Task statement >> Please restate, exactly, only the lines from the beginning of the listing below through the line containing "X119684960Y-105794918D01*", with the pictures left out.

Input records >>
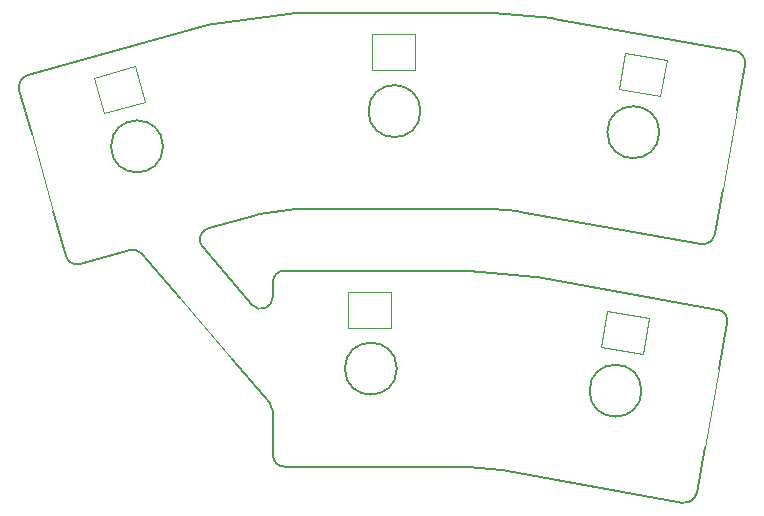
<source format=gbr>
%TF.GenerationSoftware,KiCad,Pcbnew,(6.99.0-4085-g6c752680d7)*%
%TF.CreationDate,2022-11-14T16:54:03+08:00*%
%TF.ProjectId,flex_thumbs_right,666c6578-5f74-4687-956d-62735f726967,rev?*%
%TF.SameCoordinates,Original*%
%TF.FileFunction,Profile,NP*%
%FSLAX46Y46*%
G04 Gerber Fmt 4.6, Leading zero omitted, Abs format (unit mm)*
G04 Created by KiCad (PCBNEW (6.99.0-4085-g6c752680d7)) date 2022-11-14 16:54:03*
%MOMM*%
%LPD*%
G01*
G04 APERTURE LIST*
%TA.AperFunction,Profile*%
%ADD10C,0.050000*%
%TD*%
%TA.AperFunction,Profile*%
%ADD11C,0.200000*%
%TD*%
%TA.AperFunction,Profile*%
%ADD12C,0.120000*%
%TD*%
G04 APERTURE END LIST*
D10*
X75250344Y-93177112D02*
X79640467Y-98304401D01*
X120891876Y-99153699D02*
X119684960Y-105794918D01*
X122390572Y-77242921D02*
X121206857Y-83888314D01*
D11*
X121593670Y-95291957D02*
X120891876Y-99153699D01*
D10*
X64523044Y-85791608D02*
X62707852Y-79290272D01*
D11*
X62346568Y-74277780D02*
G75*
G03*
X61652318Y-75509852I269150J-963296D01*
G01*
X103956491Y-85822019D02*
X101750080Y-85627051D01*
X82865743Y-102071218D02*
X79640467Y-98304401D01*
X81346563Y-93719122D02*
G75*
G03*
X83106155Y-93068750I759543J650533D01*
G01*
X72025034Y-89410347D02*
G75*
G03*
X70996568Y-89097536I-759619J-650379D01*
G01*
X84106130Y-90823163D02*
X99661172Y-90823169D01*
X95606109Y-77323171D02*
G75*
G03*
X95606109Y-77323171I-2199980J0D01*
G01*
X121593715Y-95291965D02*
G75*
G03*
X120788586Y-94129252I-983888J178815D01*
G01*
X65578520Y-89572036D02*
G75*
G03*
X66810641Y-90266276I963203J268981D01*
G01*
X102427069Y-107668397D02*
X99750928Y-107427192D01*
X81770311Y-86089457D02*
X77666981Y-87235129D01*
X101750067Y-69027057D02*
X106867580Y-69479265D01*
X99750929Y-90827206D02*
X105395190Y-91335905D01*
X117820461Y-110461751D02*
X102516124Y-107680470D01*
X105484246Y-91347985D02*
G75*
G03*
X105395190Y-91335906I-178895J-984628D01*
G01*
X62346565Y-74277768D02*
X77306237Y-70100963D01*
X83106155Y-93068750D02*
X83106147Y-91823166D01*
X65578557Y-89572023D02*
X64523044Y-85791608D01*
X73809699Y-80308906D02*
G75*
G03*
X73809699Y-80308906I-2200004J0D01*
G01*
X77176320Y-88848677D02*
X81346550Y-93719133D01*
X106954920Y-69490885D02*
X122269755Y-72218883D01*
X77666969Y-87235087D02*
G75*
G03*
X77176320Y-88848677I268905J-963158D01*
G01*
X85038587Y-85632411D02*
X81903510Y-86061852D01*
X123078908Y-73378749D02*
X122390572Y-77242921D01*
X83106144Y-106423166D02*
X83106148Y-102721610D01*
X106954922Y-69490882D02*
G75*
G03*
X106867580Y-69479265I-175947J-988728D01*
G01*
X105484246Y-91347985D02*
X120788586Y-94129252D01*
X84106130Y-90823170D02*
G75*
G03*
X83106147Y-91823166I21J-1000004D01*
G01*
X85174313Y-69023168D02*
X101662042Y-69023159D01*
X119358679Y-88561617D02*
X104043839Y-85833636D01*
X77439447Y-70073364D02*
G75*
G03*
X77306237Y-70100963I136330J-993284D01*
G01*
X121206857Y-83888314D02*
X120518539Y-87752478D01*
X85174311Y-69023167D02*
G75*
G03*
X85038597Y-69032422I-41J-999076D01*
G01*
X119684960Y-105794918D02*
X118983164Y-109656672D01*
X99750929Y-90827210D02*
G75*
G03*
X99661172Y-90823169I-89622J-991724D01*
G01*
X123078872Y-73378740D02*
G75*
G03*
X122269755Y-72218883I-984502J175359D01*
G01*
X99750931Y-107427202D02*
G75*
G03*
X99661163Y-107423160I-89675J-992827D01*
G01*
X70996568Y-89097535D02*
X66810641Y-90266277D01*
X117820458Y-110461766D02*
G75*
G03*
X118983164Y-109656672I178803J983904D01*
G01*
X101662059Y-85623166D02*
X85174310Y-85623169D01*
X62707852Y-79290272D02*
X61652317Y-75509852D01*
X99661163Y-107423160D02*
X84106147Y-107423165D01*
X101750075Y-85627052D02*
G75*
G03*
X101662059Y-85623166I-87705J-987899D01*
G01*
X115827342Y-79110070D02*
G75*
G03*
X115827342Y-79110070I-2200003J0D01*
G01*
X81903510Y-86061849D02*
G75*
G03*
X81770311Y-86089457I135044J-986652D01*
G01*
X102516123Y-107680477D02*
G75*
G03*
X102427069Y-107668397I-178377J-980683D01*
G01*
X75250344Y-93177112D02*
X72025072Y-89410318D01*
X77439447Y-70073366D02*
X85038597Y-69032421D01*
X101750067Y-69027055D02*
G75*
G03*
X101662042Y-69023159I-88131J-994737D01*
G01*
X119358682Y-88561589D02*
G75*
G03*
X120518538Y-87752478I175333J984541D01*
G01*
X83106207Y-106423166D02*
G75*
G03*
X84106147Y-107423165I999980J-19D01*
G01*
X93606154Y-99123172D02*
G75*
G03*
X93606154Y-99123172I-2200006J0D01*
G01*
X114322168Y-100990242D02*
G75*
G03*
X114322168Y-100990242I-2199993J0D01*
G01*
X104043839Y-85833638D02*
G75*
G03*
X103956491Y-85822020I-174941J-981108D01*
G01*
X85174310Y-85623171D02*
G75*
G03*
X85038587Y-85632412I172J-1003875D01*
G01*
X83106127Y-102721610D02*
G75*
G03*
X82865743Y-102071218I-999728J120D01*
G01*
D12*
%TO.C,D4*%
X93103316Y-95718091D02*
X93103316Y-92618091D01*
X93103316Y-92618091D02*
X89503316Y-92618091D01*
X89503316Y-95718091D02*
X93103316Y-95718091D01*
X89503316Y-92618091D02*
X89503316Y-95718091D01*
%TO.C,D10*%
X91535314Y-70774092D02*
X91535314Y-73874092D01*
X91535314Y-73874092D02*
X95135314Y-73874092D01*
X95135314Y-70774092D02*
X91535314Y-70774092D01*
X95135314Y-73874092D02*
X95135314Y-70774092D01*
%TO.C,D12*%
X112918457Y-72389825D02*
X112380147Y-75442729D01*
X112380147Y-75442729D02*
X115925455Y-76067863D01*
X116463765Y-73014959D02*
X112918457Y-72389825D01*
X115925455Y-76067863D02*
X116463765Y-73014959D01*
%TO.C,D2*%
X114452256Y-97911869D02*
X114990566Y-94858965D01*
X114990566Y-94858965D02*
X111445258Y-94233831D01*
X110906948Y-97286735D02*
X114452256Y-97911869D01*
X111445258Y-94233831D02*
X110906948Y-97286735D01*
%TO.C,D7*%
X67999218Y-74521485D02*
X68853694Y-77501396D01*
X68853694Y-77501396D02*
X72314236Y-76509101D01*
X71459760Y-73529190D02*
X67999218Y-74521485D01*
X72314236Y-76509101D02*
X71459760Y-73529190D01*
%TD*%
M02*

</source>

Answer to this exercise >>
<source format=gbr>
%TF.GenerationSoftware,KiCad,Pcbnew,(6.99.0-4085-g6c752680d7)*%
%TF.CreationDate,2022-11-14T16:54:03+08:00*%
%TF.ProjectId,flex_thumbs_right,666c6578-5f74-4687-956d-62735f726967,rev?*%
%TF.SameCoordinates,Original*%
%TF.FileFunction,Profile,NP*%
%FSLAX46Y46*%
G04 Gerber Fmt 4.6, Leading zero omitted, Abs format (unit mm)*
G04 Created by KiCad (PCBNEW (6.99.0-4085-g6c752680d7)) date 2022-11-14 16:54:03*
%MOMM*%
%LPD*%
G01*
G04 APERTURE LIST*
%TA.AperFunction,Profile*%
%ADD10C,0.050000*%
%TD*%
%TA.AperFunction,Profile*%
%ADD11C,0.200000*%
%TD*%
%TA.AperFunction,Profile*%
%ADD12C,0.120000*%
%TD*%
G04 APERTURE END LIST*
D10*
X75250344Y-93177112D02*
X79640467Y-98304401D01*
X120891876Y-99153699D02*
X119684960Y-105794918D01*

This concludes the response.